The Top Plant-Based Sources of Amino Acids

All foods contain protein and a large variety of plant-based foods have many essential amino acids. The following plant derived foods offer a complete protein source; they contain all nine essential amino acids:

  • Quinoa
  • Buckwheat
  • Soy
  • Quorn
  • Rice
  • Beans
  • Seitan
  • Chickpeas
  • Spirulina

Some of the other best vegetarian sources of amino acids include:

  • Hempseed
  • Chia
  • Lentils
  • Nutritional yeast
  • Sunflower seeds
  • Sesame seeds
  • Flax
  • Pumpkin seeds
  • Nuts (almonds, walnuts, cashews, Brazil nuts, pistachios)
  • Tofu

Considering Switching to a Plant-Based Diet?
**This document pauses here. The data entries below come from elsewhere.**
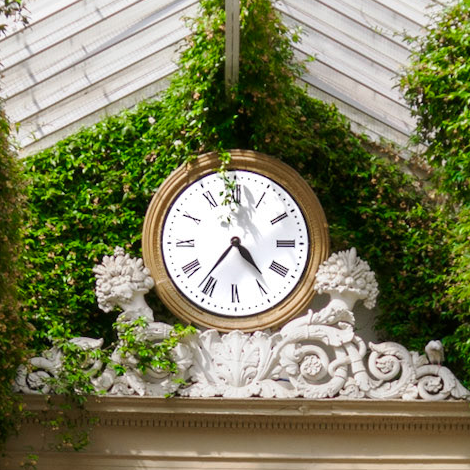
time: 4:36
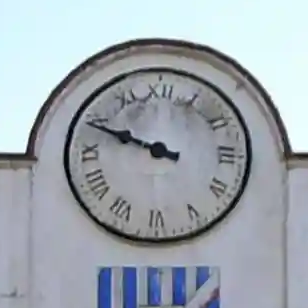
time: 9:48
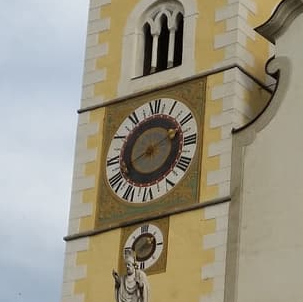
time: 8:11
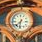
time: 7:32
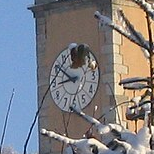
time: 8:50
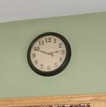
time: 2:49
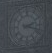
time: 2:18
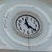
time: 11:21
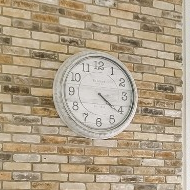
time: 4:21
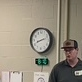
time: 8:12
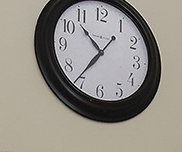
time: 10:36
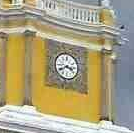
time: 3:40
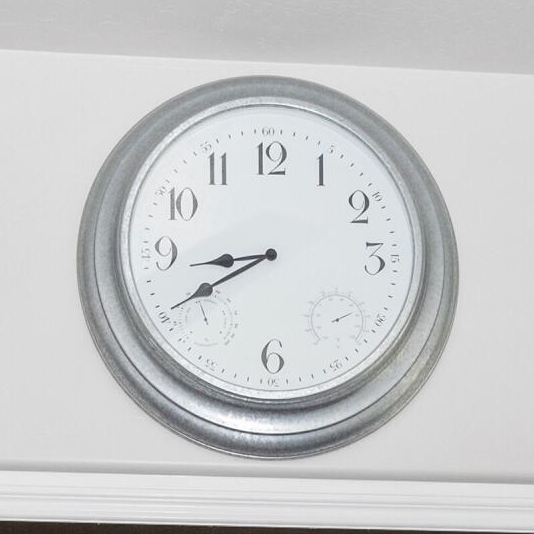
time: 8:40
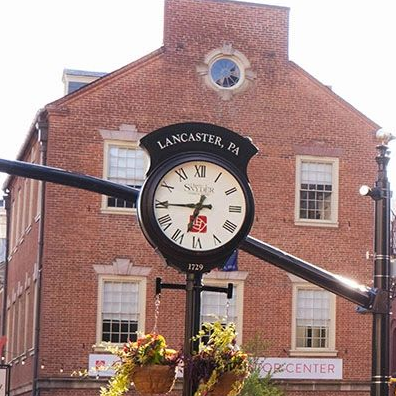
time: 6:45
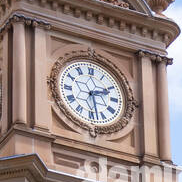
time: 2:27
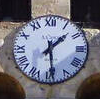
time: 1:29
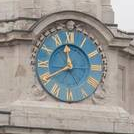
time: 11:40
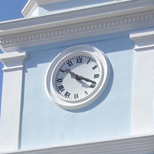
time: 10:18
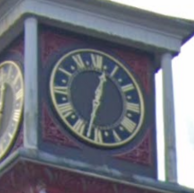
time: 12:32
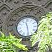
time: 11:28
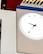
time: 9:36
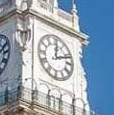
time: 12:11
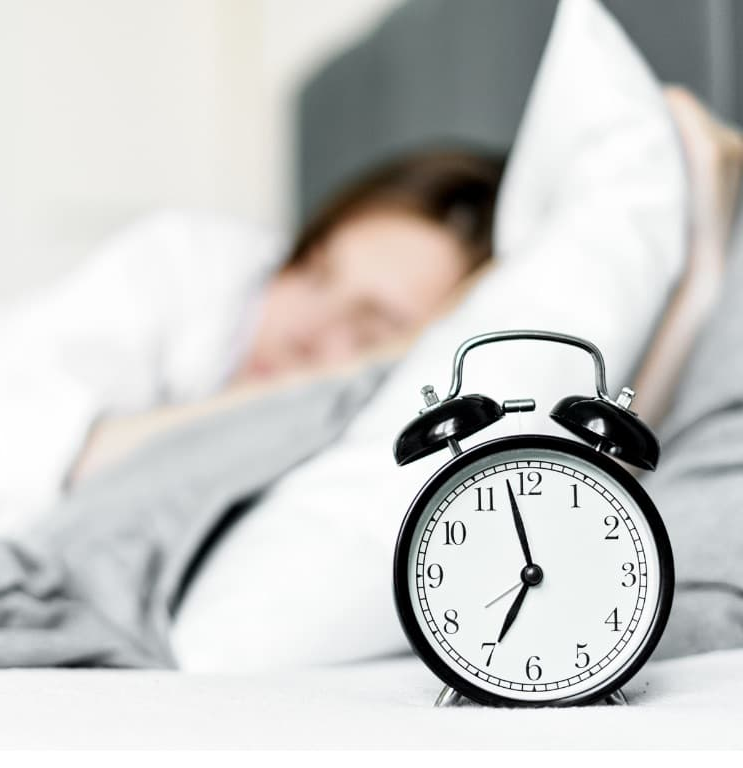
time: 6:58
The decision to become a vegetarian is an important one. Red meat is a very rich source of protein and vegetarians need to take particular care to ensure that their nutritional needs are meet. Before adopting a plant-based diet, it’s important to do some research.

Read How to Become a Vegetarian for more information.

Plant-Based Diets Can Be Exciting

There is a common misconception that a plant-based diet is dull and boring. However, this isn’t the case. There are plenty of exciting and tasty recipes that are filling and nutritious. For some inspiration, check out these websites:

Jamie Oliver Vegetarian Recipes

The Best Vegetarian Recipes

References

  1. “Bouvard, V. et. al. (2015). Carcinogenicity of consumption of red and processed meat. Lancet Oncology. Volume 16, (pp. 1599–600).”
  2. “Richi E, et. al. (2015).Health risks associated with meat consumption: A review of epidemiological studies. International Journal of Vitamin and Nutrient Research. Volume 85, (pp. 70–8.).”
  3. “Harland, J. and Gaton, L. (2016). An update of the evidence relating to plant-based diets and cardiovascular disease, type 2 diabetes and overweight. Nutrition Bulletin. Volume 41, Issue 4, (pp. 323-8).”